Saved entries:
####

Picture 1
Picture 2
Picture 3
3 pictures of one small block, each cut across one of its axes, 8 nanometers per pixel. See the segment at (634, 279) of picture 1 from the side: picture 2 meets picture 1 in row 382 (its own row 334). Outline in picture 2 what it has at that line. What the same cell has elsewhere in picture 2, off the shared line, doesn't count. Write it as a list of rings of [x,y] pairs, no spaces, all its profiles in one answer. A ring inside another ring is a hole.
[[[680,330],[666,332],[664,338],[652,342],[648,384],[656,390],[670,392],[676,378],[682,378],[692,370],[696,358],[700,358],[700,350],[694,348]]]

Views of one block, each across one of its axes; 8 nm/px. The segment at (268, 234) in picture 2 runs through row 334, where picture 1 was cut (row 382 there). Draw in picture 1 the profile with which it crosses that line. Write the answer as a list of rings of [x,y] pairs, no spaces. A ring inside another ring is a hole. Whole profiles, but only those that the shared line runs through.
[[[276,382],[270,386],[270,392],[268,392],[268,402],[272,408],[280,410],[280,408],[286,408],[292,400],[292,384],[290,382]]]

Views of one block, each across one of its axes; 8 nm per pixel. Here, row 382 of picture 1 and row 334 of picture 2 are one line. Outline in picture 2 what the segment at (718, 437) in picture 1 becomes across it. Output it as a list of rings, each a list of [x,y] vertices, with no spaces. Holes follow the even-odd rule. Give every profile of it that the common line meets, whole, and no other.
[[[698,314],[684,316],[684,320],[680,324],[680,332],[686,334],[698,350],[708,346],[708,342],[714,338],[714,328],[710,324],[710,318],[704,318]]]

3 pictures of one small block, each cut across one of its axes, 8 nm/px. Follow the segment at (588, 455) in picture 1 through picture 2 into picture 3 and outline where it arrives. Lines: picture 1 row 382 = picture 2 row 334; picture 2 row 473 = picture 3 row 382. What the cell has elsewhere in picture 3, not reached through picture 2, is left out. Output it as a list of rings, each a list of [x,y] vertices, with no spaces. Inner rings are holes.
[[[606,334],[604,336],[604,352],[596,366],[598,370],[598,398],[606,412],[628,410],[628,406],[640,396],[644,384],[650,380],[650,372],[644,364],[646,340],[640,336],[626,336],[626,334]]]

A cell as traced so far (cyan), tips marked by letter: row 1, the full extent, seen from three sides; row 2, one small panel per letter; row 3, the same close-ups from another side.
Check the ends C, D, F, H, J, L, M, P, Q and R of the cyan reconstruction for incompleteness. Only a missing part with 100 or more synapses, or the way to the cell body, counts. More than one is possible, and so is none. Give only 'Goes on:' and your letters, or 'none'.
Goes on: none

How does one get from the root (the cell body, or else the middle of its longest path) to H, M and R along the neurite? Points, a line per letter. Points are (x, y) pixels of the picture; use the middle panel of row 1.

####

▶ _Activity_: Reproduce the data in its entirety. Keep every character unchanged.

▶ _Answer section_:
Picture 1
Picture 2
Picture 3
3 pictures of one small block, each cut across one of its axes, 8 nanometers per pixel. See the segment at (634, 279) of picture 1 from the side: picture 2 meets picture 1 in row 382 (its own row 334). Outline in picture 2 what it has at that line. What the same cell has elsewhere in picture 2, off the shared line, doesn't count. Write it as a list of rings of [x,y] pairs, no spaces, all its profiles in one answer. A ring inside another ring is a hole.
[[[680,330],[666,332],[664,338],[652,342],[648,384],[656,390],[670,392],[676,378],[682,378],[692,370],[696,358],[700,358],[700,350],[694,348]]]

Views of one block, each across one of its axes; 8 nm/px. The segment at (268, 234) in picture 2 runs through row 334, where picture 1 was cut (row 382 there). Draw in picture 1 the profile with which it crosses that line. Write the answer as a list of rings of [x,y] pairs, no spaces. A ring inside another ring is a hole. Whole profiles, but only those that the shared line runs through.
[[[276,382],[270,386],[270,392],[268,392],[268,402],[272,408],[280,410],[280,408],[286,408],[292,400],[292,384],[290,382]]]

Views of one block, each across one of its axes; 8 nm per pixel. Here, row 382 of picture 1 and row 334 of picture 2 are one line. Outline in picture 2 what the segment at (718, 437) in picture 1 becomes across it. Output it as a list of rings, each a list of [x,y] vertices, with no spaces. Holes follow the even-odd rule. Give every profile of it that the common line meets, whole, and no other.
[[[698,314],[684,316],[684,320],[680,324],[680,332],[686,334],[698,350],[708,346],[708,342],[714,338],[714,328],[710,324],[710,318],[704,318]]]

3 pictures of one small block, each cut across one of its axes, 8 nm/px. Follow the segment at (588, 455) in picture 1 through picture 2 into picture 3 and outline where it arrives. Lines: picture 1 row 382 = picture 2 row 334; picture 2 row 473 = picture 3 row 382. What the cell has elsewhere in picture 3, not reached through picture 2, is left out. Output it as a list of rings, each a list of [x,y] vertices, with no spaces. Inner rings are holes.
[[[606,334],[604,336],[604,352],[596,366],[598,370],[598,398],[606,412],[628,410],[628,406],[640,396],[644,384],[650,380],[650,372],[644,364],[646,340],[640,336],[626,336],[626,334]]]

A cell as traced so far (cyan), tips marked by letter: row 1, the full extent, seen from three sides; row 2, one small panel per letter; row 3, the same close-ups from another side.
Check the ends C, D, F, H, J, L, M, P, Q and R of the cyan reconstruction for incompleteness. Only a missing part with 100 or more synapses, or the way to the cell body, counts. More than one is possible, and so is none. Give only 'Goes on:' and your letters, or 'none'.
Goes on: none

How does one get from the root (the cell body, or else the middle of its longest path) to H, M and R along the neurite? Points, a line per letter. Points are (x, y) pixels of the picture; use the middle panel of row 1.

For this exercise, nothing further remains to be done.